Grilled Veggie – Pasta Salad

Ingredients:

  • 3 cups uncooked pasta (I used fusilli)
  • Olive oil divided
  • Garlic power
  • Salt & pepper
  • 1 bunch asparagus
  • 2 small zucchini
  • 2 cobs corn
  • 1 yellow bell pepper
  • 1 red bell pepper
  • Juice of 1/2 lemon + zest
  • 2-3 cloves garlic minced
  • 10 large leaves basil
  • 1/4 cup parmesan cheese (or to taste)

Directions

  1. Boil a large, salted pot of water for the pasta. Cook pasta according to package directions.
  2. Preheat grill to high heat.
  3. Prep your veggies.  Slice the zucchini in half.  Cut the peppers in half and remove the seeds.
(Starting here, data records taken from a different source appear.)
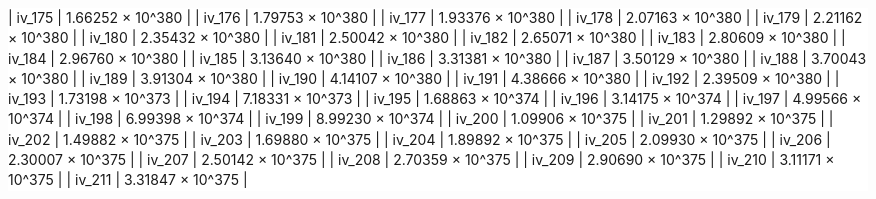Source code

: | iv_175 | 1.66252 × 10^380 |
| iv_176 | 1.79753 × 10^380 |
| iv_177 | 1.93376 × 10^380 |
| iv_178 | 2.07163 × 10^380 |
| iv_179 | 2.21162 × 10^380 |
| iv_180 | 2.35432 × 10^380 |
| iv_181 | 2.50042 × 10^380 |
| iv_182 | 2.65071 × 10^380 |
| iv_183 | 2.80609 × 10^380 |
| iv_184 | 2.96760 × 10^380 |
| iv_185 | 3.13640 × 10^380 |
| iv_186 | 3.31381 × 10^380 |
| iv_187 | 3.50129 × 10^380 |
| iv_188 | 3.70043 × 10^380 |
| iv_189 | 3.91304 × 10^380 |
| iv_190 | 4.14107 × 10^380 |
| iv_191 | 4.38666 × 10^380 |
| iv_192 | 2.39509 × 10^380 |
| iv_193 | 1.73198 × 10^373 |
| iv_194 | 7.18331 × 10^373 |
| iv_195 | 1.68863 × 10^374 |
| iv_196 | 3.14175 × 10^374 |
| iv_197 | 4.99566 × 10^374 |
| iv_198 | 6.99398 × 10^374 |
| iv_199 | 8.99230 × 10^374 |
| iv_200 | 1.09906 × 10^375 |
| iv_201 | 1.29892 × 10^375 |
| iv_202 | 1.49882 × 10^375 |
| iv_203 | 1.69880 × 10^375 |
| iv_204 | 1.89892 × 10^375 |
| iv_205 | 2.09930 × 10^375 |
| iv_206 | 2.30007 × 10^375 |
| iv_207 | 2.50142 × 10^375 |
| iv_208 | 2.70359 × 10^375 |
| iv_209 | 2.90690 × 10^375 |
| iv_210 | 3.11171 × 10^375 |
| iv_211 | 3.31847 × 10^375 |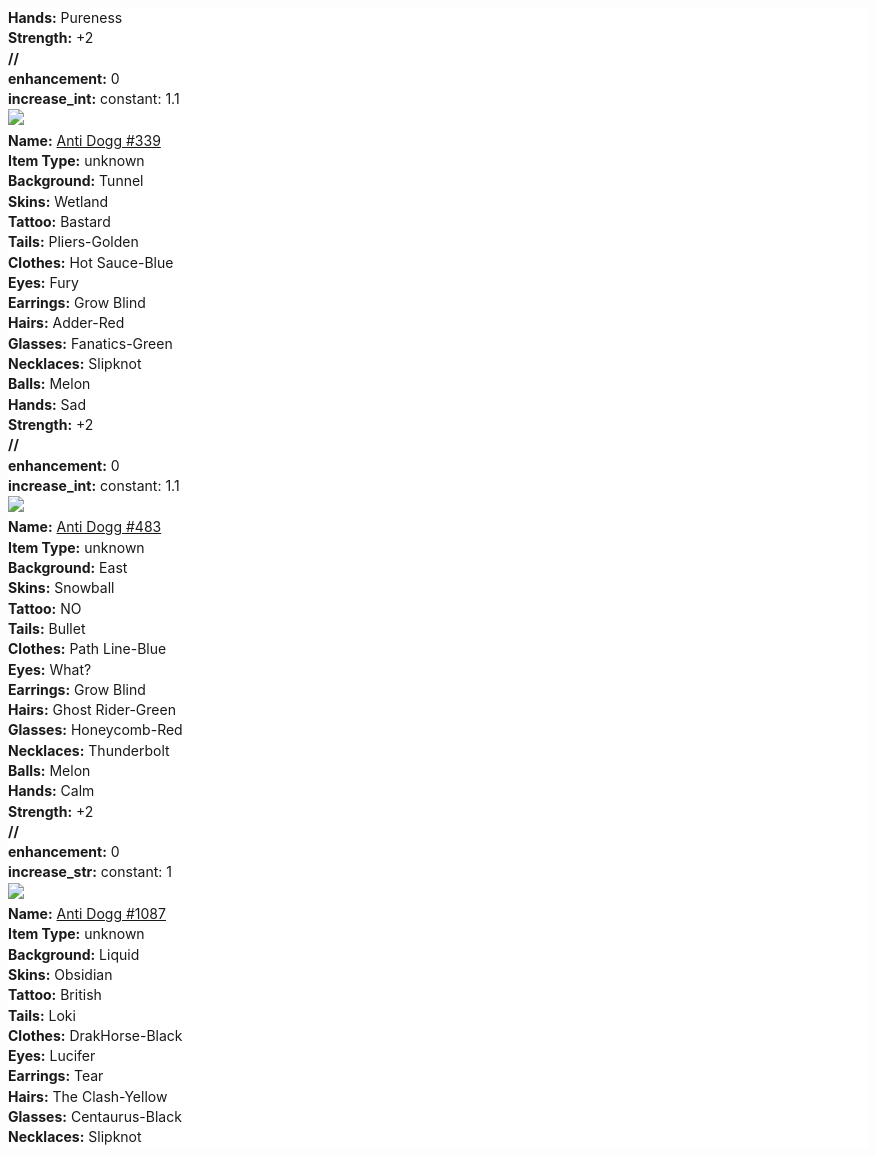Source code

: <div><strong>Hands:</strong> Pureness</div>
<div><strong>Strength:</strong> +2</div>
<div><strong>//</strong></div><div><strong>enhancement:</strong> 0</div>
<div><strong>increase_int:</strong> constant: 1.1</div>
</div>
<div class="item_thumbnail">
<a href="https://mintgarden.io/nfts/nft1ynnrnp2ctv5rvtep25yhgdtsejlv0872vur9mrn6skkagf23d7qstuyn2v"><img loading="lazy" src="https://assets.mainnet.mintgarden.io/thumbnails/14dda9a5664b3339a7b6f7ef8662446be1ba50cf890b6cfaabe2b39ab608cb0f.webp"></a>
<div><strong>Name:</strong> <a href="https://mintgarden.io/nfts/nft1ynnrnp2ctv5rvtep25yhgdtsejlv0872vur9mrn6skkagf23d7qstuyn2v">Anti Dogg #339</a></div>
<div><strong>Item Type:</strong> unknown</div>
<div><strong>Background:</strong> Tunnel</div>
<div><strong>Skins:</strong> Wetland</div>
<div><strong>Tattoo:</strong> Bastard</div>
<div><strong>Tails:</strong> Pliers-Golden</div>
<div><strong>Clothes:</strong> Hot Sauce-Blue</div>
<div><strong>Eyes:</strong> Fury</div>
<div><strong>Earrings:</strong> Grow Blind</div>
<div><strong>Hairs:</strong> Adder-Red</div>
<div><strong>Glasses:</strong> Fanatics-Green</div>
<div><strong>Necklaces:</strong> Slipknot</div>
<div><strong>Balls:</strong> Melon</div>
<div><strong>Hands:</strong> Sad</div>
<div><strong>Strength:</strong> +2</div>
<div><strong>//</strong></div><div><strong>enhancement:</strong> 0</div>
<div><strong>increase_int:</strong> constant: 1.1</div>
</div>
<div class="item_thumbnail">
<a href="https://mintgarden.io/nfts/nft1evymq0v9gpt4u7x34qeywtr4xqjtqgjagtmmshufekrn3ev6ssysdczrpn"><img loading="lazy" src="https://assets.mainnet.mintgarden.io/thumbnails/8b7223a0245e5e472082ae64e385b12ef9a1a6cac084e6c579ddcca424d9573a.webp"></a>
<div><strong>Name:</strong> <a href="https://mintgarden.io/nfts/nft1evymq0v9gpt4u7x34qeywtr4xqjtqgjagtmmshufekrn3ev6ssysdczrpn">Anti Dogg #483</a></div>
<div><strong>Item Type:</strong> unknown</div>
<div><strong>Background:</strong> East</div>
<div><strong>Skins:</strong> Snowball</div>
<div><strong>Tattoo:</strong> NO</div>
<div><strong>Tails:</strong> Bullet</div>
<div><strong>Clothes:</strong> Path Line-Blue</div>
<div><strong>Eyes:</strong> What?</div>
<div><strong>Earrings:</strong> Grow Blind</div>
<div><strong>Hairs:</strong> Ghost Rider-Green</div>
<div><strong>Glasses:</strong> Honeycomb-Red</div>
<div><strong>Necklaces:</strong> Thunderbolt</div>
<div><strong>Balls:</strong> Melon</div>
<div><strong>Hands:</strong> Calm</div>
<div><strong>Strength:</strong> +2</div>
<div><strong>//</strong></div><div><strong>enhancement:</strong> 0</div>
<div><strong>increase_str:</strong> constant: 1</div>
</div>
<div class="item_thumbnail">
<a href="https://mintgarden.io/nfts/nft17ueaft2jyt87kgzyf2tfuffcjtecw89rmnzrgf0407t95sukguusq98mae"><img loading="lazy" src="https://assets.mainnet.mintgarden.io/thumbnails/c0a5d97720d5ffc422cebf688d21a5830cce4b65e7db99510ee43583b7ed4219.webp"></a>
<div><strong>Name:</strong> <a href="https://mintgarden.io/nfts/nft17ueaft2jyt87kgzyf2tfuffcjtecw89rmnzrgf0407t95sukguusq98mae">Anti Dogg #1087</a></div>
<div><strong>Item Type:</strong> unknown</div>
<div><strong>Background:</strong> Liquid</div>
<div><strong>Skins:</strong> Obsidian</div>
<div><strong>Tattoo:</strong> British</div>
<div><strong>Tails:</strong> Loki</div>
<div><strong>Clothes:</strong> DrakHorse-Black</div>
<div><strong>Eyes:</strong> Lucifer</div>
<div><strong>Earrings:</strong> Tear</div>
<div><strong>Hairs:</strong> The Clash-Yellow</div>
<div><strong>Glasses:</strong> Centaurus-Black</div>
<div><strong>Necklaces:</strong> Slipknot</div>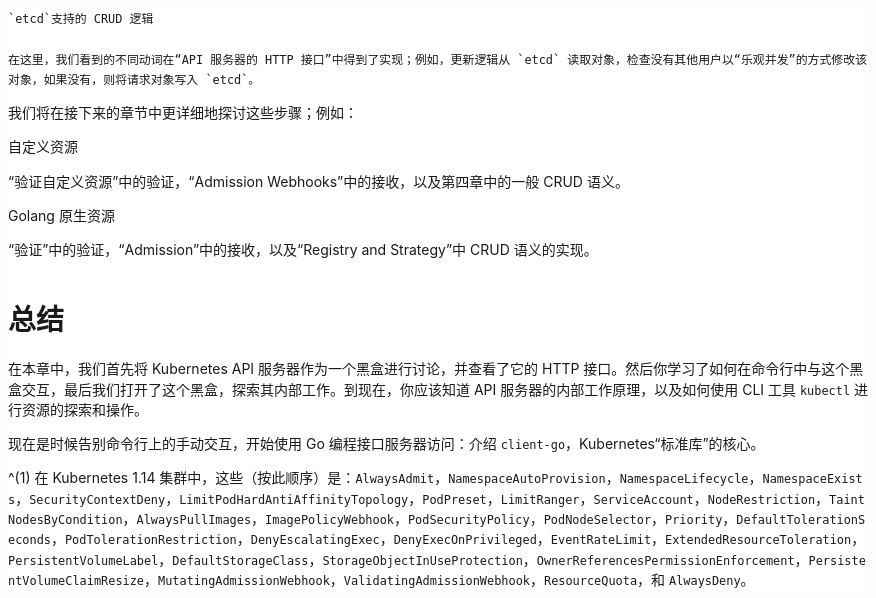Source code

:     `etcd`支持的 CRUD 逻辑

    在这里，我们看到的不同动词在“API 服务器的 HTTP 接口”中得到了实现；例如，更新逻辑从 `etcd` 读取对象，检查没有其他用户以“乐观并发”的方式修改该对象，如果没有，则将请求对象写入 `etcd`。

我们将在接下来的章节中更详细地探讨这些步骤；例如：

自定义资源

“验证自定义资源”中的验证，“Admission Webhooks”中的接收，以及第四章中的一般 CRUD 语义。

Golang 原生资源

“验证”中的验证，“Admission”中的接收，以及“Registry and Strategy”中 CRUD 语义的实现。

# 总结

在本章中，我们首先将 Kubernetes API 服务器作为一个黑盒进行讨论，并查看了它的 HTTP 接口。然后你学习了如何在命令行中与这个黑盒交互，最后我们打开了这个黑盒，探索其内部工作。到现在，你应该知道 API 服务器的内部工作原理，以及如何使用 CLI 工具 `kubectl` 进行资源的探索和操作。

现在是时候告别命令行上的手动交互，开始使用 Go 编程接口服务器访问：介绍 `client-go`，Kubernetes“标准库”的核心。

^(1) 在 Kubernetes 1.14 集群中，这些（按此顺序）是：`AlwaysAdmit`，`NamespaceAutoProvision`，`NamespaceLifecycle`，`NamespaceExists`，`SecurityContextDeny`，`LimitPodHardAntiAffinityTopology`，`PodPreset`，`LimitRanger`，`ServiceAccount`，`NodeRestriction`，`TaintNodesByCondition`，`AlwaysPullImages`，`ImagePolicyWebhook`，`PodSecurityPolicy`，`PodNodeSelector`，`Priority`，`DefaultTolerationSeconds`，`PodTolerationRestriction`，`DenyEscalatingExec`，`DenyExecOnPrivileged`，`EventRateLimit`，`ExtendedResourceToleration`，`PersistentVolumeLabel`，`DefaultStorageClass`，`StorageObjectInUseProtection`，`OwnerReferencesPermissionEnforcement`，`PersistentVolumeClaimResize`，`MutatingAdmissionWebhook`，`ValidatingAdmissionWebhook`，`ResourceQuota`，和 `AlwaysDeny`。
Husk the corn.
  4. Coat the veggies with a light layer of olive oil, and then sprinkle them lightly with garlic powder and salt & pepper.
  5. Reduce grill to medium-high heat. Grill the corn for 10-12 minutes total (rotate it a few times) and the zucchini, peppers, and asparagus for            three minutes each per side.    Undercooked is better than overcooked. 
  6. Once the pasta is cooked, scoop it into a large bowl. Save the pasta water to add to dressing.   
  7. Toss it with three tablespoons of olive oil, the lemon juice and zest, and the garlic.  Add a little pasta water. 
  8. Once the veggies have cooled somewhat, use a knife to cut the kernels of corn off the cobs, and then slice the other veggies into bite-size pieces. Add them to the bowl.
  9. Tear the basil and add it to the bowl, and shave the parmesan add and it as well. Toss the salad.
  10. Can be served right away but it’s best when the juice can melt together in frig for 2-24 hours.  Will keep in the fridge for a few days.

BBQ Rib – Potato Salad

Ingredients:

  • 1 package prepared ribs with sauce  (in the meat case of your grocery store)
  • 4-5 potatoes, cooked and chopped
  • 1-2 hardboiled eggs, chopped
  • 1/2 cup relish
  • 1 cup mayonnaise
  • 1 TBSP yellow mustard
  • 1 tsp dried onion flakes or 1 cup, green onions, chopped
  • 1/2 cup, chopped parsley
  • 1/2 cup, chopped celery
  • 1/8 tsp salt
  • 1/8 tsp pepper
  • 1 tsp paprika

Instructions:

  1. Heat ribs according to package directions (maximum 25 minutes in oven, microwave, or on grill)
  2. While your ribs are warming, boil the potatoes and hard boil the eggs.
  3. When ribs, potatoes, and eggs are all cooked, let them cool for a bit.
  4. Mix together relish,  mayo, mustard, onion flakes (or green onions), parsley, celery, salt, pepper, and paprika.
  5. Chop hard boiled eggs.  Add to mixture.   Do not stir yet. 
  6. Peel and cut potatoes in 1″ cubes.   Add to mixture.  Do not stir yet. 
  7. Carefully fold together until everything is coated.
  8. Cut all meat off of rib bones.
  9. Chop meat into bite sized pieces and set aside.
  10. Top the potato salad with the rib meat.